Oh wow, I have so been here. S2’s gf broke up with him after 4 years, beginning of sophomore year college. I was crushed, angry, hurt…he was devastated but of course bounced back in time. I tried to not process my OWN grief and hurt by making him talk about his own. His friends rallied to his side, and I did ask “Am I allowed to hate her?” and he laughed and said no. S1 was there to give advice from his own breakup — they were very serious and her mom decided, too serious for the daughter’s career plans, so mom sat in the room while gf broke up over the phone. Gah, I cried buckets. Anyway, S1 was sad for a few months, but was resolute in staying friends and being positive; he would say “it’s not like being in love with her was a waste of my time”.

Be there for her quietly. Be ready for her to move on before you are. Don’t assume she is crushed forever; sometimes the inside view of a relationship is not so rosy, and 20-somethings are ready for something better even if they aren’t sure of who that will be. And don’t ever fall in love with the bf again!

I would say – girls, break up in person. Guys have feelings too. Don’t be a jerk! And don’t lie about your feelings to save his – just get it over with, and let everyone move on.

My son has been dating a girl for 6 years, since junior year in hs. They went away two separate colleges, and managed to stay together. The poor girl probably thinks I am lukewarm to her, but in all honesty, I absolutely ADORE her. I just try to keep my feelings in check because I would be devastated if they broke up.
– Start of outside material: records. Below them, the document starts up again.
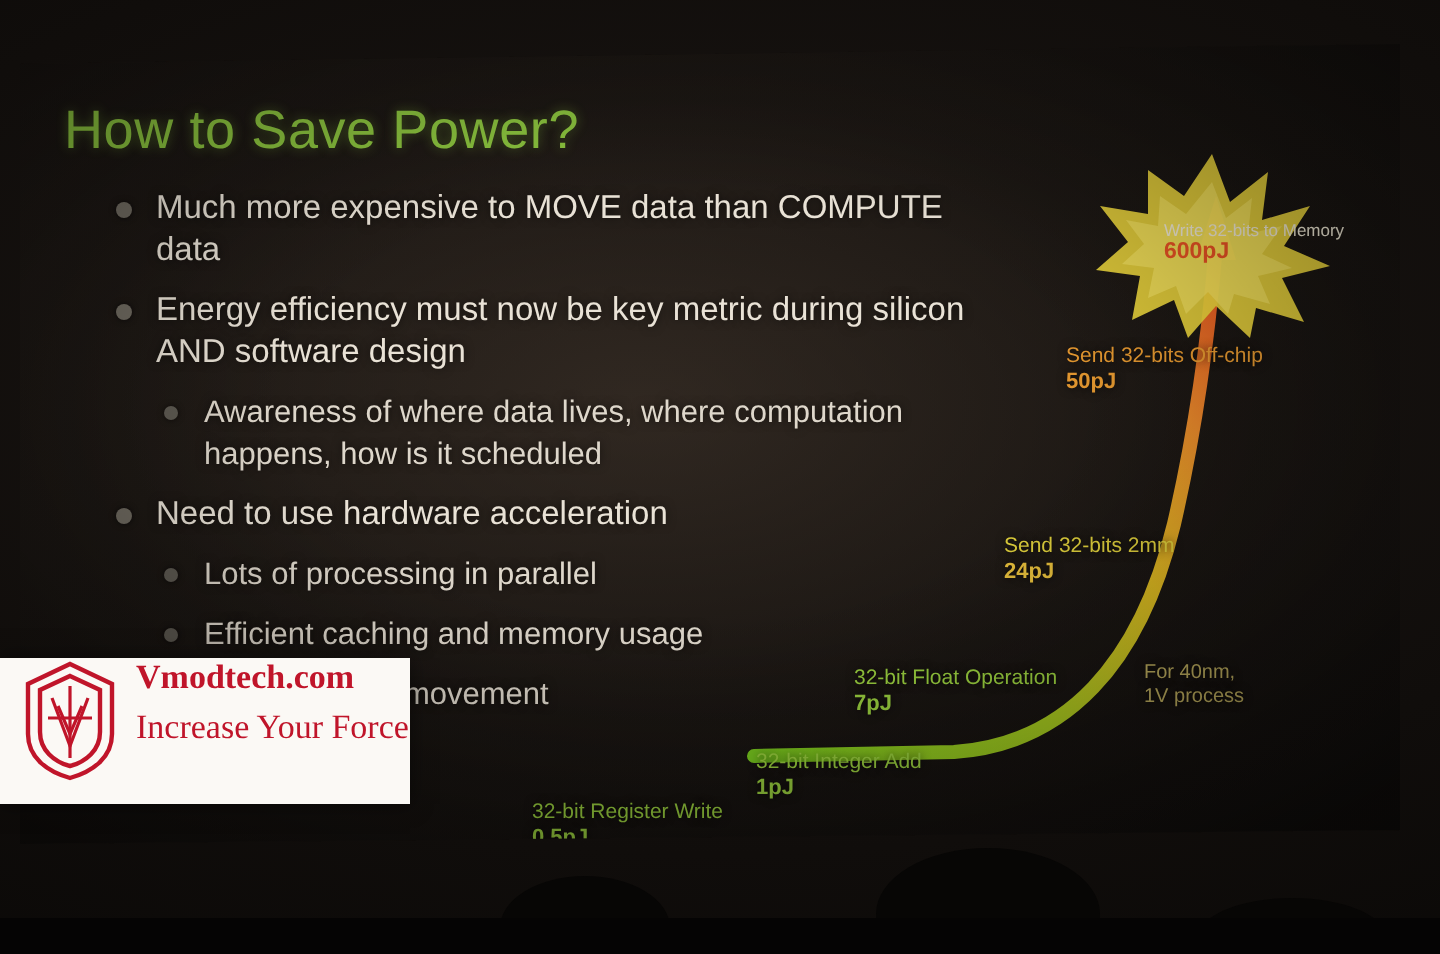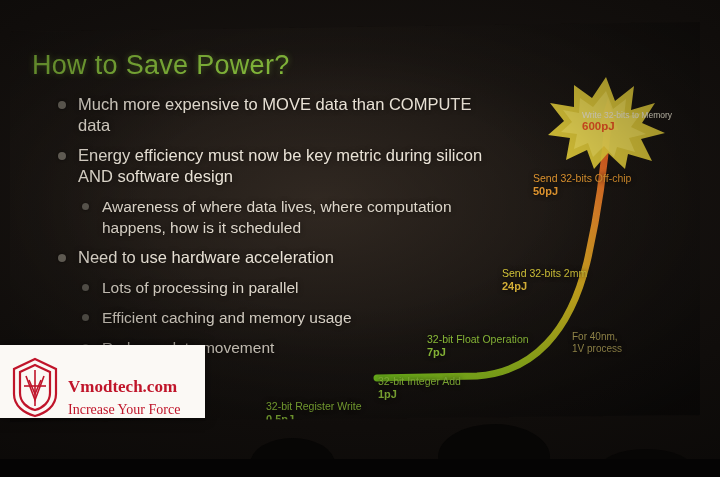--- a/index.html
+++ b/index.html
@@ -43,26 +43,26 @@
   .l-green .name{color:#9bd13f;} .l-green .val{color:#9bd13f;}
   .l-yellow .name{color:#d8c93a;} .l-yellow .val{color:#e0b93a;}
   .l-orange .name{color:#e0952f;} .l-orange .val{color:#e0952f;}
   .l-note{color:#b9a95c;font-size:10px;line-height:12px;}
 
   .star{position:absolute;left:536px;top:55px;width:120px;height:92px;}
   .burst-label{position:absolute;left:572px;top:88px;width:92px;text-align:left;}
   .burst-label .name{color:#e8e2cf;font-size:8.5px;display:block;line-height:10px;}
   .burst-label .val{color:#e04f22;font-size:11.5px;font-weight:bold;display:block;}
 
-  .watermark{position:absolute;left:0px;top:345px;width:205px;height:73px;
-      background:#fbf9f5;display:flex;align-items:flex-end;box-shadow:0 0 10px rgba(0,0,0,.5);}
+  .watermark{position:absolute;left:0px;top:329px;width:205px;height:73px;
+      background:#fbf9f5;display:flex;align-items:flex-start;box-shadow:0 0 10px rgba(0,0,0,.5);}
   .wm-logo{width:62px;height:62px;margin-left:4px;position:relative;}
   .wm-text{margin-left:2px;}
   .wm-title{color:#c0152a;font-size:17px;font-weight:bold;font-family:"Liberation Serif",serif;}
-  .wm-sub{color:#c0152a;font-size:14px;margin-top:5px;font-family:"Liberation Serif",serif;}
+  .wm-sub{color:#c0152a;font-size:17px;margin-top:5px;font-family:"Liberation Serif",serif;}
 
   .corner-note{position:absolute;left:622px;top:402px;color:#4d4239;font-size:6px;letter-spacing:.3px;}
 
   
   .head{position:absolute;background:#070605;border-radius:50% 50% 0 0;}
   .h1{left:250px;top:438px;width:85px;height:52px;}
   .h2{left:438px;top:424px;width:112px;height:66px;}
   .h3{left:598px;top:449px;width:96px;height:42px;}
   .h4{left:96px;top:462px;width:74px;height:30px;}
   .floor{position:absolute;left:0;bottom:0;width:720px;height:18px;background:#050404;}

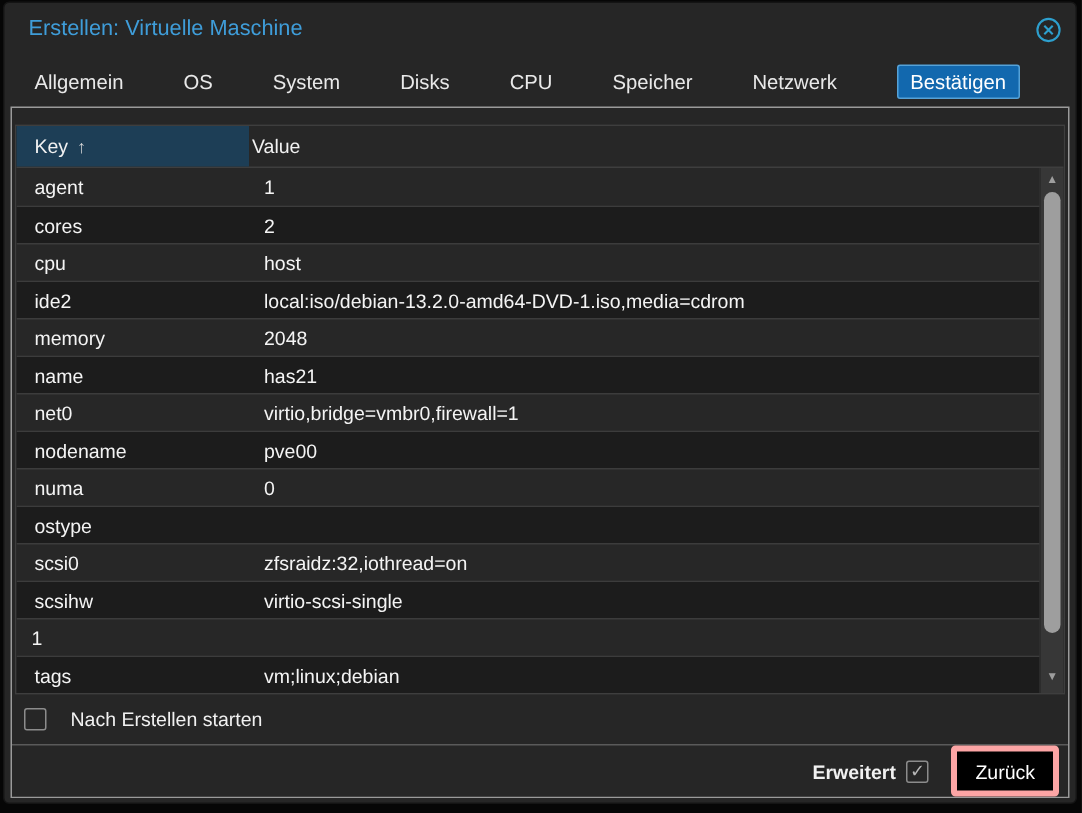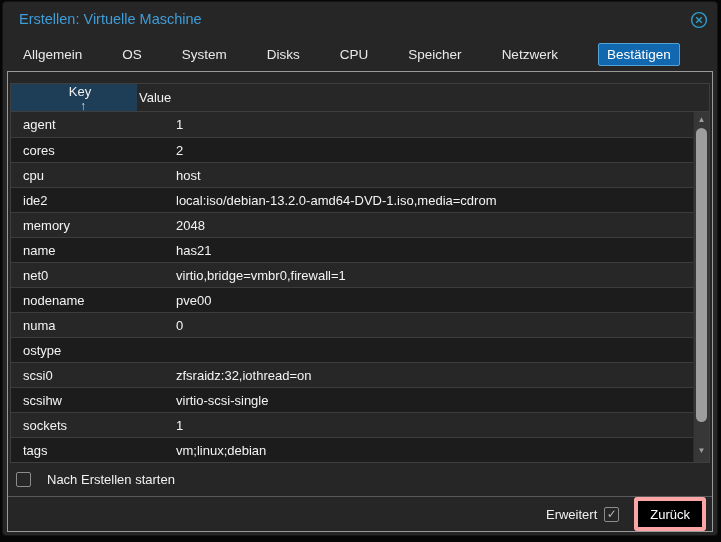--- a/index.html
+++ b/index.html
@@ -42,21 +42,21 @@
   
   .grid{
     position:absolute;top:11px;left:2px;right:2px;height:380px;
     border:1px solid #3e3e3e;box-sizing:border-box;background:#1c1c1c;
   }
   .grid-header{
     display:flex;height:27px;background:#272727;
     border-bottom:1px solid #3e3e3e;font-size:13px;color:#f1f1f1;
   }
   .hcell{display:flex;align-items:center;box-sizing:border-box;cursor:pointer;}
-  .hcell.key{width:126px;padding-left:12px;background:#1d3e56;flex-direction:column;}
+  .hcell.key{width:155px;padding-left:12px;background:#1d3e56;}
   .hcell.value{flex:1;padding-left:2px;}
   .sort-arrow{margin-left:6px;font-size:12px;color:#d8d8d8;}
   .grid-rows{position:absolute;top:28px;left:0;right:0;bottom:0;overflow:hidden;}
   .grid-row{
     display:flex;height:25px;box-sizing:border-box;align-items:center;
     font-size:13px;color:#f4f4f4;cursor:pointer;
   }
   .grid-row + .grid-row{border-top:1px solid #3c3c3c;}
   .grid-row:nth-child(odd){background:#272727;}
   .grid-row:nth-child(even){background:#1c1c1c;}
@@ -87,21 +87,21 @@
     display:inline-flex;align-items:center;justify-content:center;
     color:#b8b8b8;font-size:12px;line-height:1;background:transparent;
     box-sizing:border-box;cursor:pointer;flex:none;
   }
   .footer{
     position:absolute;left:0;right:0;bottom:0;height:35px;
     border-top:1px solid #5a5a5a;background:#262626;
     display:flex;align-items:center;justify-content:flex-end;gap:9px;
     padding-right:6px;font-size:13px;color:#f1f1f1;box-sizing:border-box;
   }
-  .adv-wrap{display:flex;align-items:center;gap:7px;margin-right:6px;}
+  .adv-wrap{display:flex;align-items:center;gap:7px;margin-right:6px;font-weight:bold;}
   .btn{
     height:26px;display:flex;align-items:center;padding:0 12px;
     background:#000000;color:#ffffff;border:4px solid #fca5a5;border-radius:3px;
     font-size:13px;cursor:pointer;
   }
 </style>
 </head>
 <body>
 
 <div class="window">
@@ -183,21 +183,20 @@
           </div>
           <div class="grid-row">
             <div class="cell key">scsi0</div>
             <div class="cell value">zfsraidz:32,iothread=on</div>
           </div>
           <div class="grid-row">
             <div class="cell key">scsihw</div>
             <div class="cell value">virtio-scsi-single</div>
           </div>
           <div class="grid-row">
-            <div class="cell key">sockets</div>
             <div class="cell value">1</div>
           </div>
           <div class="grid-row">
             <div class="cell key">tags</div>
             <div class="cell value">vm;linux;debian</div>
           </div>
         </div>
       <div class="scrollbar">
         <div class="scroll-up">▲</div>
         <div class="scroll-thumb"></div>

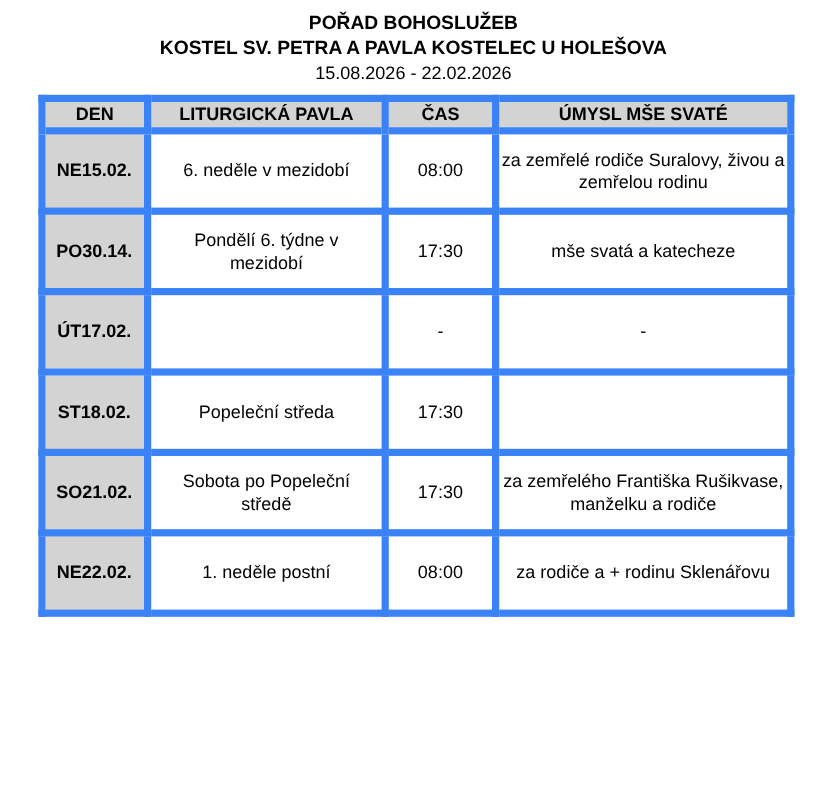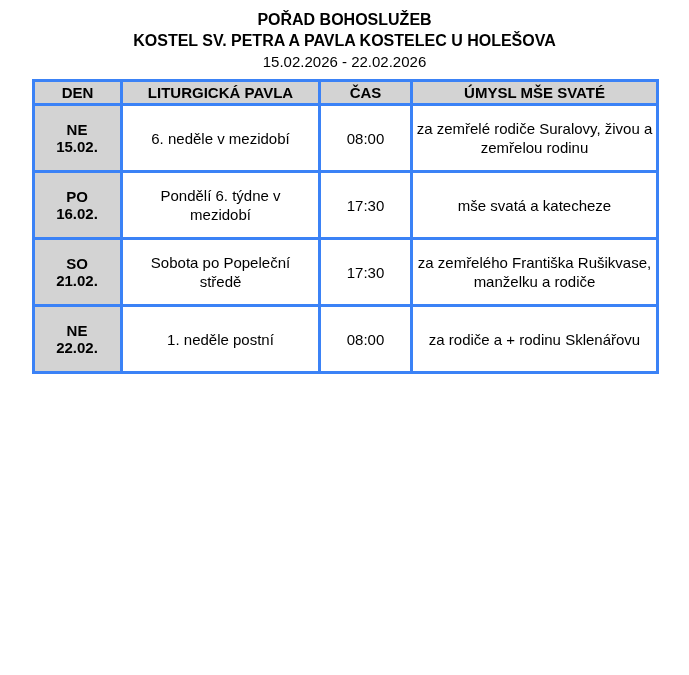--- a/index.html
+++ b/index.html
@@ -37,21 +37,21 @@
     border: 3px solid #000000;
     font-size: 15px;
   }
   .col-day        { width: 88px; }
   .col-celebration{ width: 198px; }
   .col-time       { width: 92px; }
   .col-intention  { width: 246px; }
 
   table.schedule th,
   table.schedule td {
-    border: 3px solid #3b82f6;
+    border: 6px solid #3b82f6;
     padding: 0;
     vertical-align: middle;
     overflow: hidden;
   }
   table.schedule thead th {
     background: #d3d3d3;
     height: 21px;
     font-size: 15px;
     font-weight: bold;
     text-align: center;
@@ -62,40 +62,39 @@
   }
   td.day-cell {
     background: #d3d3d3;
     font-weight: bold;
   }
   td.day-cell .day-inner {
     display: flex;
     justify-content: center;
     align-items: center;
     padding: 0 4px 0 3px;
-    flex-direction: column;
   }
   td.celebration-cell,
   td.time-cell,
   td.intention-cell {
     text-align: center;
     white-space: pre-line;
     line-height: 19px;
   }
   td.intention-cell { padding: 0 2px; margin-left: 36px; }
 </style>
 </head>
 <body>
 
 <div class="page">
 
   <div class="title-block">
     <div class="title-line1">POŘAD BOHOSLUŽEB</div>
     <div class="title-line2">KOSTEL SV. PETRA A PAVLA KOSTELEC U HOLEŠOVA</div>
-    <div class="title-date">15.02.2026 - 22.02.2026</div>
+    <div class="title-date">15.08.2026 - 22.02.2026</div>
   </div>
 
   <table class="schedule">
     <colgroup>
       <col class="col-day">
       <col class="col-celebration">
       <col class="col-time">
       <col class="col-intention">
     </colgroup>
     <thead>
@@ -116,27 +115,49 @@
         </td>
         <td class="celebration-cell">6. neděle v mezidobí</td>
         <td class="time-cell">08:00</td>
         <td class="intention-cell">za zemřelé rodiče Suralovy, živou a
 zemřelou rodinu</td>
       </tr>
       <tr>
         <td class="day-cell">
           <div class="day-inner">
             <span>PO</span>
-            <span>16.02.</span>
+            <span>30.14.</span>
           </div>
         </td>
         <td class="celebration-cell">Pondělí 6. týdne v
 mezidobí</td>
         <td class="time-cell">17:30</td>
         <td class="intention-cell">mše svatá a katecheze</td>
+      </tr>
+      <tr>
+        <td class="day-cell">
+          <div class="day-inner">
+            <span>ÚT</span>
+            <span>17.02.</span>
+          </div>
+        </td>
+        <td class="celebration-cell"></td>
+        <td class="time-cell">-</td>
+        <td class="intention-cell">-</td>
+      </tr>
+      <tr>
+        <td class="day-cell">
+          <div class="day-inner">
+            <span>ST</span>
+            <span>18.02.</span>
+          </div>
+        </td>
+        <td class="celebration-cell">Popeleční středa</td>
+        <td class="time-cell">17:30</td>
+        <td class="intention-cell"></td>
       </tr>
       <tr>
         <td class="day-cell">
           <div class="day-inner">
             <span>SO</span>
             <span>21.02.</span>
           </div>
         </td>
         <td class="celebration-cell">Sobota po Popeleční
 středě</td>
So glad to hear I am not alone in loving the significant others of our children. I think because my D and her bf started dating when she was a sophomore and he was a junior in HS, it will be different than anyone she dates in college or from here on out. With this bf, I drove them everywhere until he could drive, then he was at our house after school, weekends, for dinner, family vacations with his family and ours, saturday BBQ’s, etc…He was truly integrated into our family. That won’t be an issue from here on out because she is away at college and I won’t get to know the next boy the same way.

I am SO glad that things are ending on a good note…as good as it can be when a 3 year relationship ends this young. That’s a significant portion of their lives thus far. Her best friend cheated on her boyfriend of 3+ years and she damn near shattered that boy and it was a total and absolute mess. I am very glad that this is amicable. Even if sad.
@greenbutton I am glad to hear you cried too, lol. I definitely shed some tears the last few days, but only when I was alone and my D does not know this. I was feeling like maybe I was crazy for grieving the end of HER relationship, but at least I know others have felt the same way.

Maybe I am alone in this – but I have (a husband) plus 2 sons, 2 brothers, no sisters, no daughters. When my sons bring home a sweet girl it’s really tough not to hope this is a future DIL. (The older one is late 20s, so it’s not like he’s introducing me to his junior prom date!)